EXERCISES:
1/ Translate this sentence from the passage on climate change and corporate responsibility into Spanish: "Despite all these laudable policies, environmental abuses engendered by industrial plants and manufacturing companies continue unabated."
2/ From the passage on climate change and corporate responsibility, list every affirmative action and recommendation it names as formulated to combat climate change.
3/ Write the next few sentences of the passage on climate change and corporate responsibility, picking up after its final sentence.

READING TEXT:
=== Section Start ===

A number of affirmative actions and recommendations that had been formulated at national and international level to combat climate change include eco-vigilance, conservation of the flora and fauna, zero-tolerance for gas flaring, adoption of environment friendly manufacturing techniques, socially responsible investment (SRI) and carbon emission reporting and disclosures. Despite all these laudable policies, environmental abuses engendered by industrial plants and manufacturing companies continue unabated.
A self-regulating approach that makes manufacturing organisations socially responsible and responsive to environmental issues in their operating countries/communities can be expedient in climate change mitigation, and strengthen existing governmental policies on climate change. Measures taken as part of corporate social responsibility (CSR) as a voluntary obligation for enhancing the social, economic and environmental wellness of society could actually reflect the CSR in its true spirit.

=== Section End ===

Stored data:
=== Section Start ===

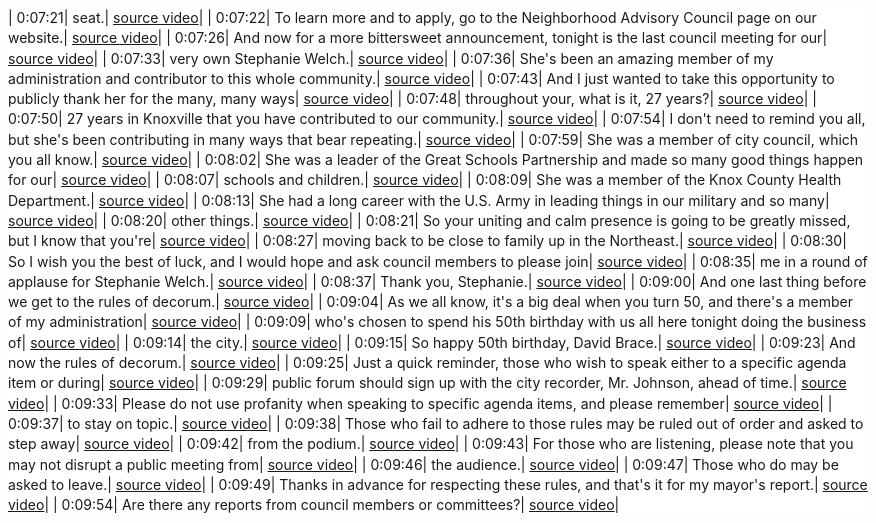| 0:07:21| seat.| [source video](https://archive.org/details/city-council-r-265-220823?start=441)|
| 0:07:22| To learn more and to apply, go to the Neighborhood Advisory Council page on our website.| [source video](https://archive.org/details/city-council-r-265-220823?start=442)|
| 0:07:26| And now for a more bittersweet announcement, tonight is the last council meeting for our| [source video](https://archive.org/details/city-council-r-265-220823?start=446)|
| 0:07:33| very own Stephanie Welch.| [source video](https://archive.org/details/city-council-r-265-220823?start=453)|
| 0:07:36| She's been an amazing member of my administration and contributor to this whole community.| [source video](https://archive.org/details/city-council-r-265-220823?start=456)|
| 0:07:43| And I just wanted to take this opportunity to publicly thank her for the many, many ways| [source video](https://archive.org/details/city-council-r-265-220823?start=463)|
| 0:07:48| throughout your, what is it, 27 years?| [source video](https://archive.org/details/city-council-r-265-220823?start=468)|
| 0:07:50| 27 years in Knoxville that you have contributed to our community.| [source video](https://archive.org/details/city-council-r-265-220823?start=470)|
| 0:07:54| I don't need to remind you all, but she's been contributing in many ways that bear repeating.| [source video](https://archive.org/details/city-council-r-265-220823?start=474)|
| 0:07:59| She was a member of city council, which you all know.| [source video](https://archive.org/details/city-council-r-265-220823?start=479)|
| 0:08:02| She was a leader of the Great Schools Partnership and made so many good things happen for our| [source video](https://archive.org/details/city-council-r-265-220823?start=482)|
| 0:08:07| schools and children.| [source video](https://archive.org/details/city-council-r-265-220823?start=487)|
| 0:08:09| She was a member of the Knox County Health Department.| [source video](https://archive.org/details/city-council-r-265-220823?start=489)|
| 0:08:13| She had a long career with the U.S. Army in leading things in our military and so many| [source video](https://archive.org/details/city-council-r-265-220823?start=493)|
| 0:08:20| other things.| [source video](https://archive.org/details/city-council-r-265-220823?start=500)|
| 0:08:21| So your uniting and calm presence is going to be greatly missed, but I know that you're| [source video](https://archive.org/details/city-council-r-265-220823?start=501)|
| 0:08:27| moving back to be close to family up in the Northeast.| [source video](https://archive.org/details/city-council-r-265-220823?start=507)|
| 0:08:30| So I wish you the best of luck, and I would hope and ask council members to please join| [source video](https://archive.org/details/city-council-r-265-220823?start=510)|
| 0:08:35| me in a round of applause for Stephanie Welch.| [source video](https://archive.org/details/city-council-r-265-220823?start=515)|
| 0:08:37| Thank you, Stephanie.| [source video](https://archive.org/details/city-council-r-265-220823?start=517)|
| 0:09:00| And one last thing before we get to the rules of decorum.| [source video](https://archive.org/details/city-council-r-265-220823?start=540)|
| 0:09:04| As we all know, it's a big deal when you turn 50, and there's a member of my administration| [source video](https://archive.org/details/city-council-r-265-220823?start=544)|
| 0:09:09| who's chosen to spend his 50th birthday with us all here tonight doing the business of| [source video](https://archive.org/details/city-council-r-265-220823?start=549)|
| 0:09:14| the city.| [source video](https://archive.org/details/city-council-r-265-220823?start=554)|
| 0:09:15| So happy 50th birthday, David Brace.| [source video](https://archive.org/details/city-council-r-265-220823?start=555)|
| 0:09:23| And now the rules of decorum.| [source video](https://archive.org/details/city-council-r-265-220823?start=563)|
| 0:09:25| Just a quick reminder, those who wish to speak either to a specific agenda item or during| [source video](https://archive.org/details/city-council-r-265-220823?start=565)|
| 0:09:29| public forum should sign up with the city recorder, Mr. Johnson, ahead of time.| [source video](https://archive.org/details/city-council-r-265-220823?start=569)|
| 0:09:33| Please do not use profanity when speaking to specific agenda items, and please remember| [source video](https://archive.org/details/city-council-r-265-220823?start=573)|
| 0:09:37| to stay on topic.| [source video](https://archive.org/details/city-council-r-265-220823?start=577)|
| 0:09:38| Those who fail to adhere to those rules may be ruled out of order and asked to step away| [source video](https://archive.org/details/city-council-r-265-220823?start=578)|
| 0:09:42| from the podium.| [source video](https://archive.org/details/city-council-r-265-220823?start=582)|
| 0:09:43| For those who are listening, please note that you may not disrupt a public meeting from| [source video](https://archive.org/details/city-council-r-265-220823?start=583)|
| 0:09:46| the audience.| [source video](https://archive.org/details/city-council-r-265-220823?start=586)|
| 0:09:47| Those who do may be asked to leave.| [source video](https://archive.org/details/city-council-r-265-220823?start=587)|
| 0:09:49| Thanks in advance for respecting these rules, and that's it for my mayor's report.| [source video](https://archive.org/details/city-council-r-265-220823?start=589)|
| 0:09:54| Are there any reports from council members or committees?| [source video](https://archive.org/details/city-council-r-265-220823?start=594)|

=== Section End ===

RESPONSES BY TASK:
1/ A pesar de todas estas políticas loables, los abusos ambientales generados por las plantas industriales y las empresas manufactureras continúan sin cesar.

2/
- eco-vigilance
- conservation of the flora and fauna
- zero-tolerance for gas flaring
- adoption of environment friendly manufacturing techniques
- socially responsible investment (SRI)
- carbon emission reporting and disclosures

3/
India and CSR legislation
In India, the Ministry of Corporate Affairs notified Section 135 and Schedule VII of the Companies Act 2013 as well as the provisions of the Companies (Corporate Social Responsibility Policy) Rules, 2014 with effect from April 1, 2014, under which every company, whether private or public, with a net worth of INR 500 crore or a turnover of INR 1,000 crore or net profit of INR 5 crore, needs to spend at least 2 per cent of its average net profit for the immediately preceding three financial years on CSR activities. The CSR activities should not be undertaken in the normal course of business and must be with respect to any of the activities mentioned in Schedule VII of the 2013 Act which enumerates activities related to poverty alleviation, education, healthcare, environmental sustainability, among others. Contribution to any political party is not considered to be a CSR activity.
This has seen many huge corporate entities plunge overnight into CSR activities, a lot of them dubious. Where projects related to environmental sustainability go, it is all the more so. There are paper manufacturing companies which plant trees in acres of land. But these plantations are monoculture projects, and although increasing the green cover, can hardly qualify as environmentally sustainable. Similarly, we have many companies financing the planting of trees like eucalyptus or jatropha in monoculture plantations. Neither of these plants are environmentally sound investments, with eucalyptus particularly prone to cause groundwater levels to plunge to dangerously low levels while interfering with the food cycle and food security in forest environments.
This is not to say that there are no environmental initiatives to date. Bharat Petroleum’s Project Boond, which involves the setting of rainwater harvesters in rural India, Tata Power’s energy conservation and ‘Act for Mahseer’ conservation initiative for Mahseer fish, Larsen and Toubro’s initiative to set up check dams in Palghar, Maharashtra, and Mahindra and Mahindra’s Project Hariyali to provide a green cover in Araku Valley have won them laurels. However, each CSR initiative ought to be matched with sustainable business practices.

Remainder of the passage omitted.